Is it possible otherwise? After Russia annexed Crimea and occupied the Donbas, Kyiv is looking for friends. Ukraine no longer wants Moldova or Romania just as neighbors. Ukraine wants them as friends. Both Chișinău and Bucharest should take this into account, although it is very difficult to trust Ukraine, which, in its friendly relations with us, has always been a friend of interest. Until 2014, in Ukraine’s relations with Moldova, it speculated on its status as a mediator in the Transnistrian issue and stripped us of over 500 meters of coastline on the Danube, in the Giurgiulești area (strategic point), 8 km from the Palanca highway (another strategic point), over 30 km of the Etulia-Reni railway section, several properties on the Black Sea, the share in Novodnestrovsk, a number of island areas on the Nistru River. The fact that we mention all these does not mean that we do not want relations with Ukraine. But we want them to be different, with other persons in the Government and Ministry of External Affairs, persons who will be well informed, independent, and dedicated.

After the 2020 presidential elections, Chișinău entered the area of greatest interest for Kyiv. Maia Sandu had not yet recovered from electoral emotions, and in Kyiv, Zelensky was “looking forward to meeting the new president of Moldova” …, who has “a much clearer position on Crimea and Ukraine.” It is difficult to say whether Kyiv’s interest in Moldova is exclusively related to the Crimean issue since in their bilateral relations there are several unresolved issues. One way or another, Kyiv’s interest remains high.

Maia Sandu took office on December 24, and on January 11, she already departed for her first external visit to Kyiv. On August 23, she participated in the Crimean Platform summit, a project in which Kyiv wanted to have Chișinău on its side. And they had it … Whether as a reward or not, but Sandu returned from Kyiv with the Order of Prince Yaroslav the Wise, first degree.
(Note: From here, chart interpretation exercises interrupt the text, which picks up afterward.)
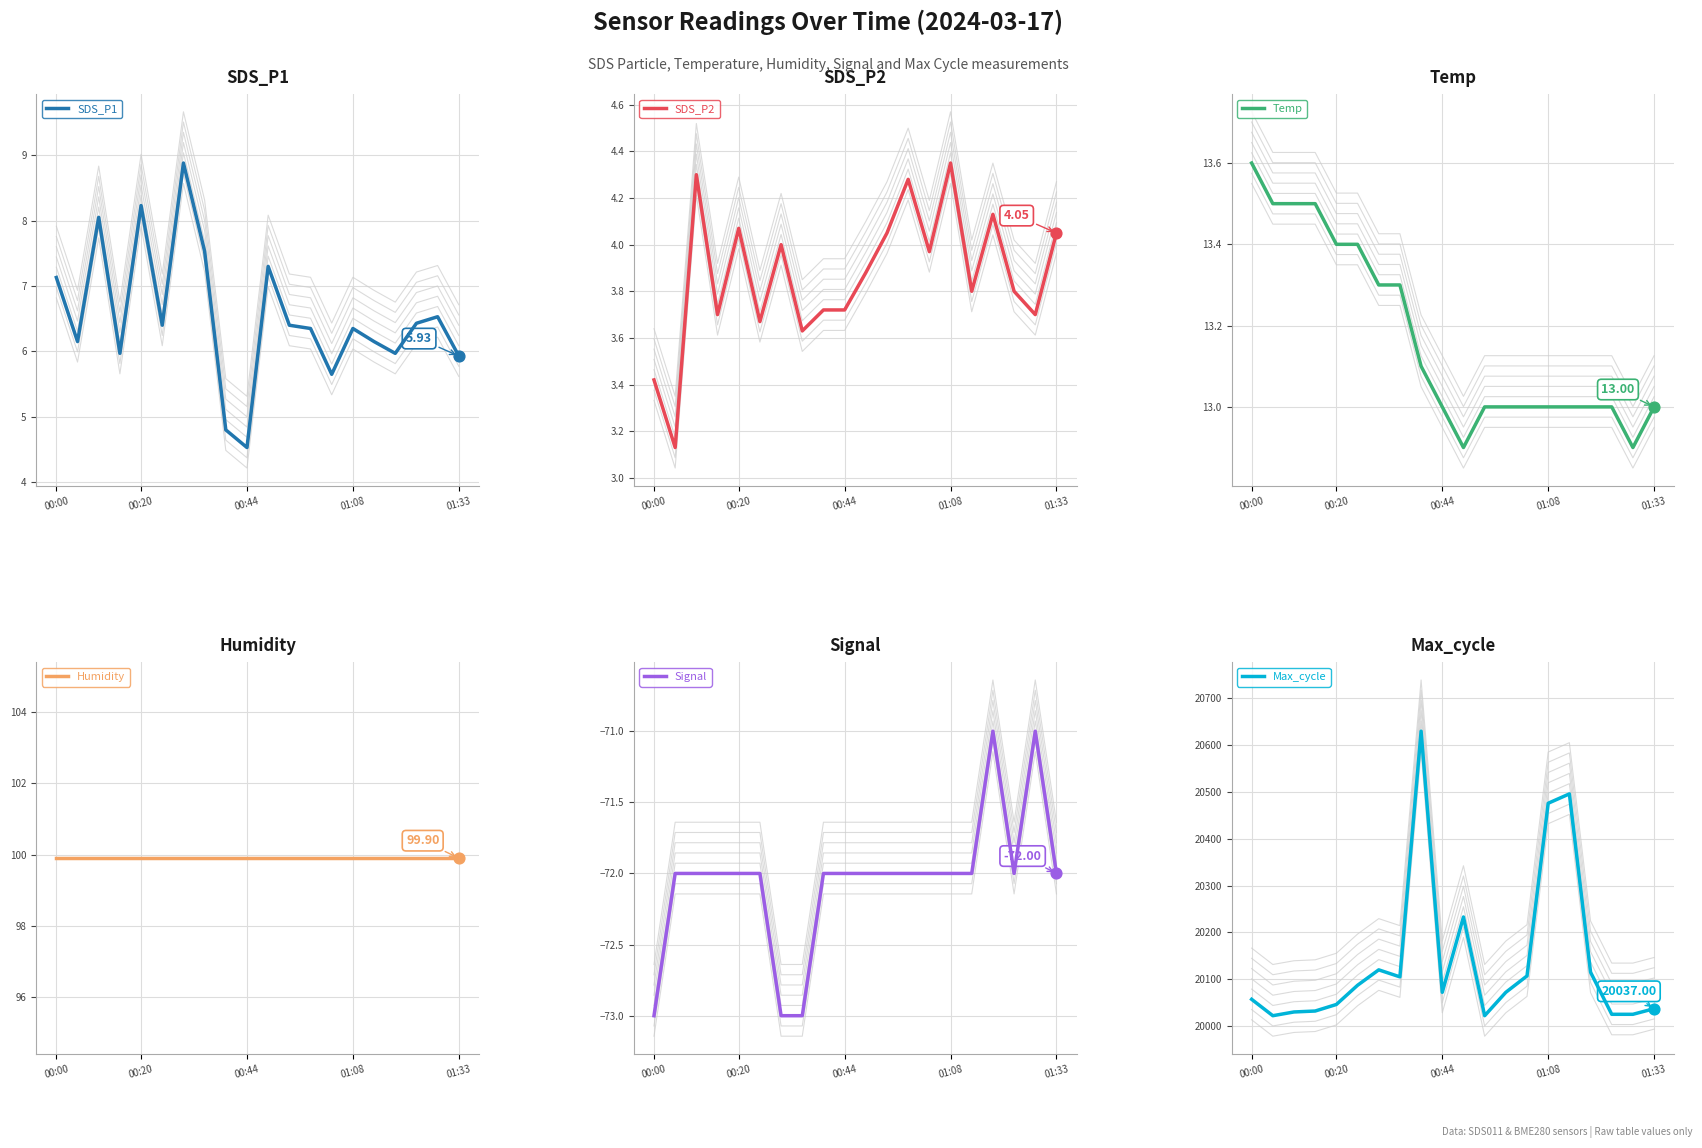

Which series contains the highest Y value?

Max_cycle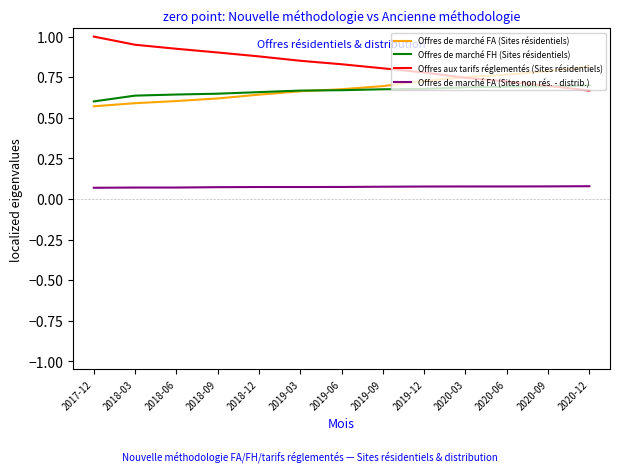

List the series in order of their peak value, lowest first.

Offres de marché FA (Sites non rés. - distrib.), Offres de marché FH (Sites résidentiels), Offres de marché FA (Sites résidentiels), Offres aux tarifs réglementés (Sites résidentiels)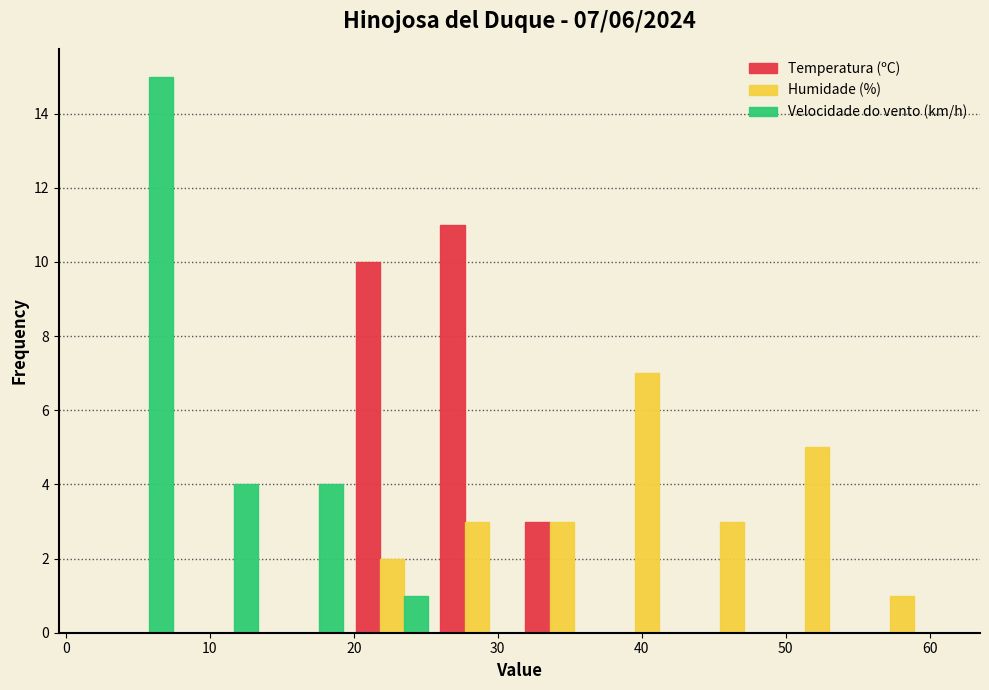

In the Humidade (%) series, which range on the x-axis has the tallest bar?

37.4 to 43.3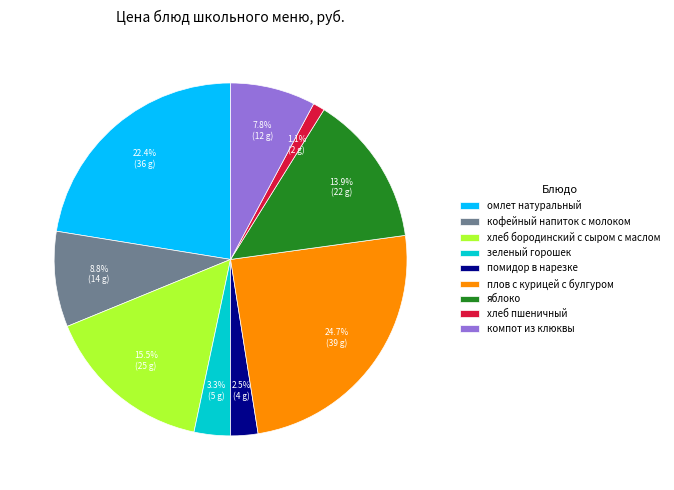

Is there a majority slice in this chart?

No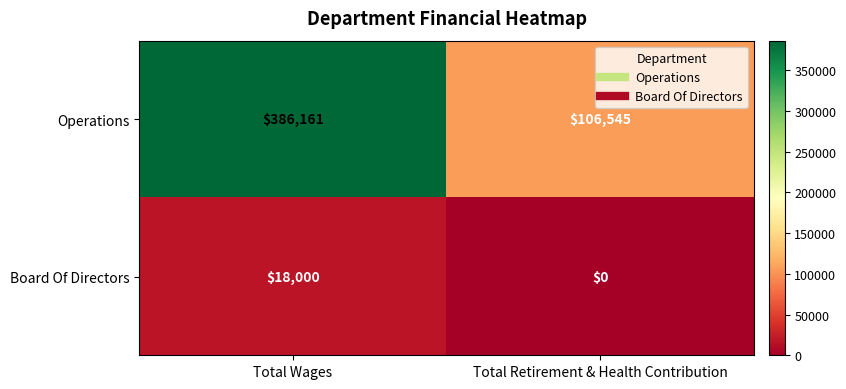

Between Total Wages and Total Retirement & Health Contribution, which series saw the biggest shift?

Operations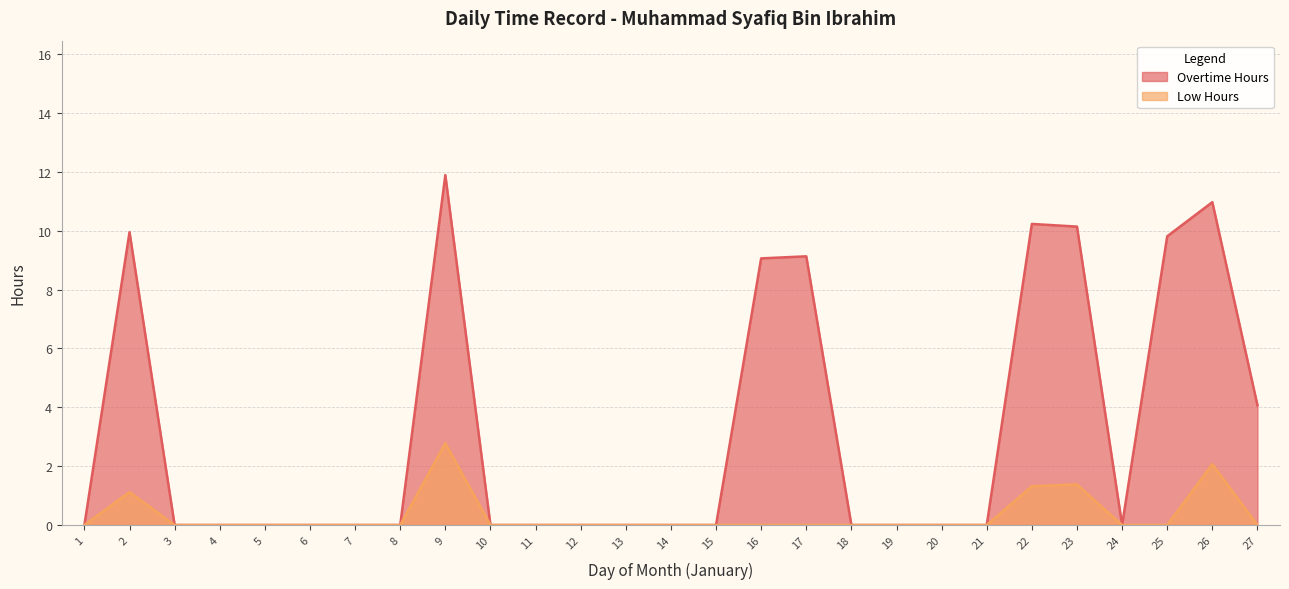

What is the average value of the Low Hours series?

0.3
We are going to see what will follow and how the Kyiv-Chișinău relations will improve. But Romania must not be absent from these relations. Nor should the Romanian community in Ukraine be absent… It is not excluded that Kyiv will try to court, politically, Maia Sandu. Ten years ago they wooed Vlad Filat, Iurie Leancă, and Andrei Popov, and we were about to move Palanca and the port of Giurgiulești.

Be cautious when receiving compliments, advances, and favors!